Congrats on the new tool and the freakin awesome deal too :thumbsup:


----------



## nhill2090 (Dec 11, 2010)

PrecisionFloors said:


> Careful you don't fool yourself into thinking you just bought a wonder tool. It sounds like it was a poorly installed job more than the shiny new tool :laughing:
> 
> I have Bosch demo hammer as well so I'm not picking on it, just a reminder that not all tile will pop like that. Don't make the mistake of bidding the next one like it will be easy cause now you have this awesome tool. Just a tip from someone who has seen that mistake made more than once
> 
> Congrats on the new tool and the freakin awesome deal too :thumbsup:


It was definetly not a completely quality job. It was installed over plywood. But I have also torn up a small amount on a slab and it was just as easy.

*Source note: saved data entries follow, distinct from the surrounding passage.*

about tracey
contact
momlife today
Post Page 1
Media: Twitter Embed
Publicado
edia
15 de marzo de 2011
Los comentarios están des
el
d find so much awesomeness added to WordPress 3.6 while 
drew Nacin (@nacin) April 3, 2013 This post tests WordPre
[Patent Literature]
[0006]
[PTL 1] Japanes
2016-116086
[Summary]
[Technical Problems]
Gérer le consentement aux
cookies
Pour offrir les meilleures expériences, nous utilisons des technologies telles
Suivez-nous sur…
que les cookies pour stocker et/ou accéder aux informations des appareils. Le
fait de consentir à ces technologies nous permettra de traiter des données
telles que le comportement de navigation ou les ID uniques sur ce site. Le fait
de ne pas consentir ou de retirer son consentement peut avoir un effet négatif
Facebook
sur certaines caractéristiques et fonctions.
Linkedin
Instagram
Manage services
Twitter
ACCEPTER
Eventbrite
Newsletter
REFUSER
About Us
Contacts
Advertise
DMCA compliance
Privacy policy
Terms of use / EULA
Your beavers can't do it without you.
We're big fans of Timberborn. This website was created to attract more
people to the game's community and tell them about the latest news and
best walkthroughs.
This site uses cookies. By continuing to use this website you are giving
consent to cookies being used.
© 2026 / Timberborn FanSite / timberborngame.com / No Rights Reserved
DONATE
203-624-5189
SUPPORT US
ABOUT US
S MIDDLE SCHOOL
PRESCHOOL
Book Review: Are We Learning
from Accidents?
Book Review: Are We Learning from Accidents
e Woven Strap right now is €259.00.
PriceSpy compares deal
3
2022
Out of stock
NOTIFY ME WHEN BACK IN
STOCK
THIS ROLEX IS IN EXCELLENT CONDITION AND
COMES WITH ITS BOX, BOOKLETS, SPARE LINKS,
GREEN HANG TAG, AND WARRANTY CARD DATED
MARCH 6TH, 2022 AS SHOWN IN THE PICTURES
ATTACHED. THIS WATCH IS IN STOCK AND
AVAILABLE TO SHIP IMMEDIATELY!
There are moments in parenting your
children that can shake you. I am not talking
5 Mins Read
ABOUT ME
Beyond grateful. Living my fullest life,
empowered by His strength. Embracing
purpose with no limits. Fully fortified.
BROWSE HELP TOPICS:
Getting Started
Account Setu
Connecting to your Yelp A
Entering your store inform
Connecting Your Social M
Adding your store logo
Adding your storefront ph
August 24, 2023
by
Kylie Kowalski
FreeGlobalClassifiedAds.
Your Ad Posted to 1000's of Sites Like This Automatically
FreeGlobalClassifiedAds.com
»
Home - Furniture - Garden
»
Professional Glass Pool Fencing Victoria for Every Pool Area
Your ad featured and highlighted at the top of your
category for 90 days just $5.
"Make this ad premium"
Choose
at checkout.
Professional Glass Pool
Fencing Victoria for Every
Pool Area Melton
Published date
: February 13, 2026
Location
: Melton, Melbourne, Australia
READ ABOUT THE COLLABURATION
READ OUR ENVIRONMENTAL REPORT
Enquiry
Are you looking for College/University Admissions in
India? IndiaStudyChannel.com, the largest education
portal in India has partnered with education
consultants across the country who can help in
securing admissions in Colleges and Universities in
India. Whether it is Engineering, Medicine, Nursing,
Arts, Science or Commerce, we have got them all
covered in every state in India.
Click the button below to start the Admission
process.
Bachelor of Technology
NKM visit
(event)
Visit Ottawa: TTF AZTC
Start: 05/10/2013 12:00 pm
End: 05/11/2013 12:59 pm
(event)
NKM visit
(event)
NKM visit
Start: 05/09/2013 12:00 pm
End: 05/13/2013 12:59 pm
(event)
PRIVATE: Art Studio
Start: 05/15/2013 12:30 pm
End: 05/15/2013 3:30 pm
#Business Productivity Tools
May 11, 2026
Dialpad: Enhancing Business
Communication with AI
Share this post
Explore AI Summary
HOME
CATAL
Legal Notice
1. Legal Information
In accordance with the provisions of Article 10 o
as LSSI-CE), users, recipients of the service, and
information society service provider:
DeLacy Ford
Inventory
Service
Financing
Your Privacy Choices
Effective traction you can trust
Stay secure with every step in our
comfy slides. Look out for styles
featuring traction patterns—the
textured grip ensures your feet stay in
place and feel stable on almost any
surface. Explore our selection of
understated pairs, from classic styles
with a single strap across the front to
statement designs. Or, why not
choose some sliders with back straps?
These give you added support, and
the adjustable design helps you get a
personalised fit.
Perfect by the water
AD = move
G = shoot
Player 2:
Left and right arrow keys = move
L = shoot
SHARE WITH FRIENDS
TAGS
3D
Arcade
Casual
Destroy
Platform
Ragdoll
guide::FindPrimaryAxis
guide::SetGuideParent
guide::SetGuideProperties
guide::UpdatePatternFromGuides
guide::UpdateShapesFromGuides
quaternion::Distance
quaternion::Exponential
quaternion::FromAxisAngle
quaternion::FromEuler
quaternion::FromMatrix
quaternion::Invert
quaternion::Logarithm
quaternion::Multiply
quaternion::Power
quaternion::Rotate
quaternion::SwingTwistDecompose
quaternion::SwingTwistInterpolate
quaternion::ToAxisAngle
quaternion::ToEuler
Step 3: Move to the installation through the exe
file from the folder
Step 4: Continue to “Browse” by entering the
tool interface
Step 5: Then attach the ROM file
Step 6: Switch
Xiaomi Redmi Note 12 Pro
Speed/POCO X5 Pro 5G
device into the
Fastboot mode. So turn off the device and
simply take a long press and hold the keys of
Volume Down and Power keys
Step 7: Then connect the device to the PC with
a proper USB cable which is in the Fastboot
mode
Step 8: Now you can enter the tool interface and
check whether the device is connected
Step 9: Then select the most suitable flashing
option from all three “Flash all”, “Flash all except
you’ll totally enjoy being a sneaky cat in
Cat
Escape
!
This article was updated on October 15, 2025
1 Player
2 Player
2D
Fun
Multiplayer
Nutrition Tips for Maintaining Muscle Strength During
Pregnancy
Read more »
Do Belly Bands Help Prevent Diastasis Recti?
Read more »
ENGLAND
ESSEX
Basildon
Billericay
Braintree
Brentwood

Thanks for looking out though


----------



## GreenTechSystem (Aug 26, 2011)

Hey.. I saw your post.. I have a Hilti Makita and a bosch roto hammer... Ive used them all for years. I will tell you my favorite one is by far the hilti. It is well worth the money. its durable, and ive had it for 8 years and not to mention, the value for resale is very good. The next one I like is my 10 year old bosch, I can drill through telephone poles, cement, hardened steel and more with it. Cons of the Bosch, propritery bits are pricey. But its lasted me for a while now. Now Makita has 2 different models. The Professional, green and black one, and the consumer, white and black ones. I have the contractor grade one, and its good, I dont like it for certain jobs because I feel like the powers not there, but I like it because it takes pretty much any universal bit.

Spend the little extra cash and get the Hilti, its got power and durability. or save a bit and get the bosch, but make sure ur not buying the consumer grade crap from bosch, like their 49.99 sawsall from Homeboy Depot

The bosch you got is the one I got my coworker, its a good one.


----------